Sementara itu, untuk relaksasi harga acuan pembelian (HAP) gula di tingkat produsen yang mulai berlaku pada 3 Mei 2024 sebesar Rp14.500 per kg, Arief menjelaskan bahwa kebijakan itu akan terus berlanjut hingga 31 Oktober 2024.
“Relaksasi HAP (harga acuan pembelian) gula di tingkat produsen yang berlaku mulai 3 Mei 2024 sampai dengan 31 Oktober 2024 dan atau hingga berakhirnya musim giling,” jelas Arief.
Bapanas berharap Satuan Tugas Pangan Polri untuk bersama sama melakukan pengawasan secara berkala, baik di tingkat produsen maupun konsumen.
“Hal itu, guna memastikan implementasi relaksasi HAP gula konsumsi di tingkat produsen sesuai dengan surat pemberitahuan tersebut,” jelas Arief.
Arief sebelumnya menyampaikan bahwa penetapan relaksasi HAP gula melalui Rapat Koordinasi Stabilisasi Pasokan dan Harga Pangan (SPHP) Gula Konsumsi lintas kementerian/lembaga. Kebijakan tersebut diberlakukan sejak 5 April hingga berakhir 31 Mei 2024.

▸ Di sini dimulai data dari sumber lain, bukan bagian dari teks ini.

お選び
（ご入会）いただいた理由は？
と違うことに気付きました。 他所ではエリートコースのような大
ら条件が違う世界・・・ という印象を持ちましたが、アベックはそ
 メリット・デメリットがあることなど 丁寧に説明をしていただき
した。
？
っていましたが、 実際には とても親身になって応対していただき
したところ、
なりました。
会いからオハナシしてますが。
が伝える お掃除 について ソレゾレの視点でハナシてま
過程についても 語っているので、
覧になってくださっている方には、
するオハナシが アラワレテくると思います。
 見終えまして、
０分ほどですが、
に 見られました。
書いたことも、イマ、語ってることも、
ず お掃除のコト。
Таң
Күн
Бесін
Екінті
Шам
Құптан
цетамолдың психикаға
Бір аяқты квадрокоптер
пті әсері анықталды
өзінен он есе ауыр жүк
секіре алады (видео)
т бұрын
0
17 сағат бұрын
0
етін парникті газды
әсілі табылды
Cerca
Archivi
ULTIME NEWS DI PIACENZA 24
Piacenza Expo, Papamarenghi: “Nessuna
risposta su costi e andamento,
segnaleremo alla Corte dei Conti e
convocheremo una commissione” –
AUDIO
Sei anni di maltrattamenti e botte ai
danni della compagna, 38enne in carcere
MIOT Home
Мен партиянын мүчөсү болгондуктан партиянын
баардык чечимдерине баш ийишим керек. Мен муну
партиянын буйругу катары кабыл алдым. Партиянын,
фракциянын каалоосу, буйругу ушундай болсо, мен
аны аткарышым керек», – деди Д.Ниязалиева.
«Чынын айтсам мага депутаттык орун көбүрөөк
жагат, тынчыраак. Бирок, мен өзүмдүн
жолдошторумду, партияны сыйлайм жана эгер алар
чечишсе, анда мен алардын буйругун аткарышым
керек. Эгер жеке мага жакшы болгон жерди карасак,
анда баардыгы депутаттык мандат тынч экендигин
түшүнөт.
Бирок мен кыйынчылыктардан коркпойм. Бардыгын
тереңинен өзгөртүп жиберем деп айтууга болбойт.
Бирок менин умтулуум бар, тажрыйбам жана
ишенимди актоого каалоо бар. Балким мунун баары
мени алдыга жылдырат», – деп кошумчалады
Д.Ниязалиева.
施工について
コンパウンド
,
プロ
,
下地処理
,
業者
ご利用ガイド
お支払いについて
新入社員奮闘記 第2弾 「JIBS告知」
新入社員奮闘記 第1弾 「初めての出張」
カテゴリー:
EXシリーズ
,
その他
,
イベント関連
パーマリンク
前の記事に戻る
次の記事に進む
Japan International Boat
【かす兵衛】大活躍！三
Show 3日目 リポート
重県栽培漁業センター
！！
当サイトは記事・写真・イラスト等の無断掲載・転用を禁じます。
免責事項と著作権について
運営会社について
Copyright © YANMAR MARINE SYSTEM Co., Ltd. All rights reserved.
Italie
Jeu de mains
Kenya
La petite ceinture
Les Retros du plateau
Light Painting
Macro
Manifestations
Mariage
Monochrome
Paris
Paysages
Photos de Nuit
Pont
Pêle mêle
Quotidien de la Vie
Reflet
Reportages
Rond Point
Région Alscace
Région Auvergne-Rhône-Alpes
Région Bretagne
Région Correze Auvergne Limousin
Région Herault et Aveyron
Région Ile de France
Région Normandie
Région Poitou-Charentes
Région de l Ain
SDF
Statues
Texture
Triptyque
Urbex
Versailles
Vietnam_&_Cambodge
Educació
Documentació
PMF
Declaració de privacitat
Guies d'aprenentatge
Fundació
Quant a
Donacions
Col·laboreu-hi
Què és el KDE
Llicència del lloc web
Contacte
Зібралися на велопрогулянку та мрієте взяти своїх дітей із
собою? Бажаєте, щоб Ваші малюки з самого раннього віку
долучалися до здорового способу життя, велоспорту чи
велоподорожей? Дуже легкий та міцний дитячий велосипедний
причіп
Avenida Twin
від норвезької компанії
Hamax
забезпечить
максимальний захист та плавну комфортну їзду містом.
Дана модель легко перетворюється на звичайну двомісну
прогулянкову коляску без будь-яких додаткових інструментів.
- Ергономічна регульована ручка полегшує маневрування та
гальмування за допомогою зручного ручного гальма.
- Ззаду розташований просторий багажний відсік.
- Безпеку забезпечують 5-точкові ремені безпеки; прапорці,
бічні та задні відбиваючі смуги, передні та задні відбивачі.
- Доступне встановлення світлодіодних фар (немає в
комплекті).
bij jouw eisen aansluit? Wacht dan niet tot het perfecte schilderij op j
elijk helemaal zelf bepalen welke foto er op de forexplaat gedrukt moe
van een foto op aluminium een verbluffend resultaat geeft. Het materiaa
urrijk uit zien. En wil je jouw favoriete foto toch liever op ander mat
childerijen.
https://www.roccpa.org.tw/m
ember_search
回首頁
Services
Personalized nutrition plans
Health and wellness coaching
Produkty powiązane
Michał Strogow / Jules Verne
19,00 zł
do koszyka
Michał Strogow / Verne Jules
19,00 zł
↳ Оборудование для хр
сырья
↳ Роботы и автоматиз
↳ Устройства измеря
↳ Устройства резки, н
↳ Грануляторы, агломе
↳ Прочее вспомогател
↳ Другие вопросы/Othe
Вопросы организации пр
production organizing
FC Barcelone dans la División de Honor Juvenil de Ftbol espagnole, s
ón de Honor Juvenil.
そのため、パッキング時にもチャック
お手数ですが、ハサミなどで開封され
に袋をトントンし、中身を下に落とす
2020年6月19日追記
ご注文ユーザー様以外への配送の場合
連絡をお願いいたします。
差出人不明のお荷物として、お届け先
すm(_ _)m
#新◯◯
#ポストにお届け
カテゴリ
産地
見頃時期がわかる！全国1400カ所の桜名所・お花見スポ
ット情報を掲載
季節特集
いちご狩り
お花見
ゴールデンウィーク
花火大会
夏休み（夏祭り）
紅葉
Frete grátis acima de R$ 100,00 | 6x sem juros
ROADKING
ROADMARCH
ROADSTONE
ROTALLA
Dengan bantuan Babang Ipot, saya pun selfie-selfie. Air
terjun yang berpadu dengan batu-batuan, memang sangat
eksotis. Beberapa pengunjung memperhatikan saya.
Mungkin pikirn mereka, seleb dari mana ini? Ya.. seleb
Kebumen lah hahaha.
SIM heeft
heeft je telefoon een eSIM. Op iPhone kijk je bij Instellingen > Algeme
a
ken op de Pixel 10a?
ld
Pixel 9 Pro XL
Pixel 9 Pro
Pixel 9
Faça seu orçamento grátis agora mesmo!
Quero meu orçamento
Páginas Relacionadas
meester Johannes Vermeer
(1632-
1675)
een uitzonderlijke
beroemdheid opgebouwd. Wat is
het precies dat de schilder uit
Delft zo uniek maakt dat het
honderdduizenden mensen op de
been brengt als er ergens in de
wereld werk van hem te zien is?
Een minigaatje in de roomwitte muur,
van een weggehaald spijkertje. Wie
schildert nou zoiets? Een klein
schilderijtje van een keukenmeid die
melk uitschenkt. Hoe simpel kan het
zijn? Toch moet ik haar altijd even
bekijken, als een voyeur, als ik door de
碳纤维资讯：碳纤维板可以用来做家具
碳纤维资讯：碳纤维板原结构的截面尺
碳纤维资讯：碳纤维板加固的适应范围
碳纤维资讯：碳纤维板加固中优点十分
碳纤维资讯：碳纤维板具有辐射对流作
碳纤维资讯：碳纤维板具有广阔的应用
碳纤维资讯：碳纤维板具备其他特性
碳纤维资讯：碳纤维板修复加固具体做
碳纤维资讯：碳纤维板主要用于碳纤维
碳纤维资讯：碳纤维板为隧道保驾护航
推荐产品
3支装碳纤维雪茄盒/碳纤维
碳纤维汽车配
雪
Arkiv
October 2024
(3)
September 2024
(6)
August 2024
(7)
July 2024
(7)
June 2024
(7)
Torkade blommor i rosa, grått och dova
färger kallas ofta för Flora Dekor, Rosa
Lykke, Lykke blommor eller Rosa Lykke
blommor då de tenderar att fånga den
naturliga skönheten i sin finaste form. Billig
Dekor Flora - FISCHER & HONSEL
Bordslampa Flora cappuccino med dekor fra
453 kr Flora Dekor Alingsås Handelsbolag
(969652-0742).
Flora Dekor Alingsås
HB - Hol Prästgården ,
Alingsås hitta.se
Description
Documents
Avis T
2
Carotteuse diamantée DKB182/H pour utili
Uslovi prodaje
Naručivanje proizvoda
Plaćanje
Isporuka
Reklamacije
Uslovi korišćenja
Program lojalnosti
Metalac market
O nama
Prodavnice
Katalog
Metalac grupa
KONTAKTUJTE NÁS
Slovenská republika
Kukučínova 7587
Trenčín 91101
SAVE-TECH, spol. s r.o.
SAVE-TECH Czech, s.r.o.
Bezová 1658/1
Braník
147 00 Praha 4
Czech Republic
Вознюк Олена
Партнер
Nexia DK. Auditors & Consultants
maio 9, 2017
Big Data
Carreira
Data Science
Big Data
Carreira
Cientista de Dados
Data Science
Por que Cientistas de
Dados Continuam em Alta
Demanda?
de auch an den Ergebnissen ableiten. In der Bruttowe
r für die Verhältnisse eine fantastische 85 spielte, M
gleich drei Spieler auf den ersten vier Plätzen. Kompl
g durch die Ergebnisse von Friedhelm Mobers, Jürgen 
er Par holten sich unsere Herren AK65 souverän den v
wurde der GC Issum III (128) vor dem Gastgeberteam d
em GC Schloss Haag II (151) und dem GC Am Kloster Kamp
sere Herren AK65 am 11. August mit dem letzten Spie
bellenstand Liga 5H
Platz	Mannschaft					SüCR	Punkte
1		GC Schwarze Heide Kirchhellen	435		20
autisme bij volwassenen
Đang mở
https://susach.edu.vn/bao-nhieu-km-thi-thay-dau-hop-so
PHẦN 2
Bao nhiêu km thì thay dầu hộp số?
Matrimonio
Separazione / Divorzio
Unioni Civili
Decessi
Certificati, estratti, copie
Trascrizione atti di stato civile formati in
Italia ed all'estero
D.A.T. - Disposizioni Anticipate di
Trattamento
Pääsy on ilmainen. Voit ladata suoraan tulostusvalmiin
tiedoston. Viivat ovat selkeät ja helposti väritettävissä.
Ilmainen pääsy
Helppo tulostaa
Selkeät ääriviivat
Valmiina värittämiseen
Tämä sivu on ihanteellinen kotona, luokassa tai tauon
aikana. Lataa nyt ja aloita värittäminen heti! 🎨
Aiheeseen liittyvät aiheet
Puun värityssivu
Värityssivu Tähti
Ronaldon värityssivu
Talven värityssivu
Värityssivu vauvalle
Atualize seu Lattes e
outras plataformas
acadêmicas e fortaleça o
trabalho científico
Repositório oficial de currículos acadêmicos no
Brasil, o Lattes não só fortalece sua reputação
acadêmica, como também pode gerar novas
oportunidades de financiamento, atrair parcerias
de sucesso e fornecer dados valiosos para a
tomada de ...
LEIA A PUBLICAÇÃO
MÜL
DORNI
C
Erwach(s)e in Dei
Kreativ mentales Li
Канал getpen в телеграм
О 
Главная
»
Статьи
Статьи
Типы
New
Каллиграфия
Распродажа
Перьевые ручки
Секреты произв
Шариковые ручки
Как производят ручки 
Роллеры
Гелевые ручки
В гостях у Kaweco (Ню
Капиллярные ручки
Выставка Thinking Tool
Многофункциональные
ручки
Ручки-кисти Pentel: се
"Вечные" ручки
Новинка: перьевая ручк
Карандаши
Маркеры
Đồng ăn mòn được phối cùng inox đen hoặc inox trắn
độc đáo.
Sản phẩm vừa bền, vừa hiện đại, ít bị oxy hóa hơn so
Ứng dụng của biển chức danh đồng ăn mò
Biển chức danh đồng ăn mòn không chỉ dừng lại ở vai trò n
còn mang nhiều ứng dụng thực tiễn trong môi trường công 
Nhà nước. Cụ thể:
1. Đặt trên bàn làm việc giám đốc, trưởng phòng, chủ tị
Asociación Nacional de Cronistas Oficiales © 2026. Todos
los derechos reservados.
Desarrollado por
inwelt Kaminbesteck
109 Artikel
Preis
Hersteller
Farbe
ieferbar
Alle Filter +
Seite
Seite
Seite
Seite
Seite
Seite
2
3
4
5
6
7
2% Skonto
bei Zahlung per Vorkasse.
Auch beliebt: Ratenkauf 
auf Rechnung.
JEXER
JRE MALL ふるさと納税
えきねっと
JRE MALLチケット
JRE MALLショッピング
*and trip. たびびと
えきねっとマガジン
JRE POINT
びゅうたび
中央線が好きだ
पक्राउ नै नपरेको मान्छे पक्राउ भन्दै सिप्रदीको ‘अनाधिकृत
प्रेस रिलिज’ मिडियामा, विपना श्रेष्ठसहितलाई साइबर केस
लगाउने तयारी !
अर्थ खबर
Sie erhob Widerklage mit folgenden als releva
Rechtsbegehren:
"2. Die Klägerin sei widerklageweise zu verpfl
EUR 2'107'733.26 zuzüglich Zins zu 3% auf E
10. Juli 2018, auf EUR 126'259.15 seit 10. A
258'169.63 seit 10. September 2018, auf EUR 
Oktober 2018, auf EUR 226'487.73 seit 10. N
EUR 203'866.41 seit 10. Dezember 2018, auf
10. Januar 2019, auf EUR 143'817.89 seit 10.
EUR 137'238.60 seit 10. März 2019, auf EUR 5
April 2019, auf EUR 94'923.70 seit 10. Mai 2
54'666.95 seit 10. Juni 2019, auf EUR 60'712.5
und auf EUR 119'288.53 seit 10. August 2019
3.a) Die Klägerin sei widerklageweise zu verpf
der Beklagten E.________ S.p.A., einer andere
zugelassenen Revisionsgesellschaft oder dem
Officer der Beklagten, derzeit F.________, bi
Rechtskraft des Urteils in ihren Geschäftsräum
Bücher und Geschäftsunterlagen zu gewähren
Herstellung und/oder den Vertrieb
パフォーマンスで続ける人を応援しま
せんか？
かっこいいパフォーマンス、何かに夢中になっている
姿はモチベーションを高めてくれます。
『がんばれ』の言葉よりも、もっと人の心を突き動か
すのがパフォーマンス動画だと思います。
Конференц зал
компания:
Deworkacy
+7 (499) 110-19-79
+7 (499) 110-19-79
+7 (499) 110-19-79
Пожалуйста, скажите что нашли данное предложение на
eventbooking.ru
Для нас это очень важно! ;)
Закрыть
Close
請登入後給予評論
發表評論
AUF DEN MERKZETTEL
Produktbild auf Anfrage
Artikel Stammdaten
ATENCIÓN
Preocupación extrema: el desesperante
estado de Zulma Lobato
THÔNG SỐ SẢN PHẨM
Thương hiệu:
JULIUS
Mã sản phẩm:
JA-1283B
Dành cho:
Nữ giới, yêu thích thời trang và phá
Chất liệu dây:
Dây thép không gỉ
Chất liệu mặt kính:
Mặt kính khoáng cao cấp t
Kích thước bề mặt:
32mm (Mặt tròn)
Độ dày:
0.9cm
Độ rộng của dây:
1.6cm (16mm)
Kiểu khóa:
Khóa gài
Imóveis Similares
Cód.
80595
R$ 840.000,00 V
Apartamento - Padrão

Menurut dia , kebijakan relaksasi HAP gula diberlakukan karena memang harga komoditas tersebut secara global cukup tinggi.
Meski begitu, ia menilai bahwa tingginya harga gula saat ini merupakan momentum yang tepat untuk meningkatkan produksi dalam negeri.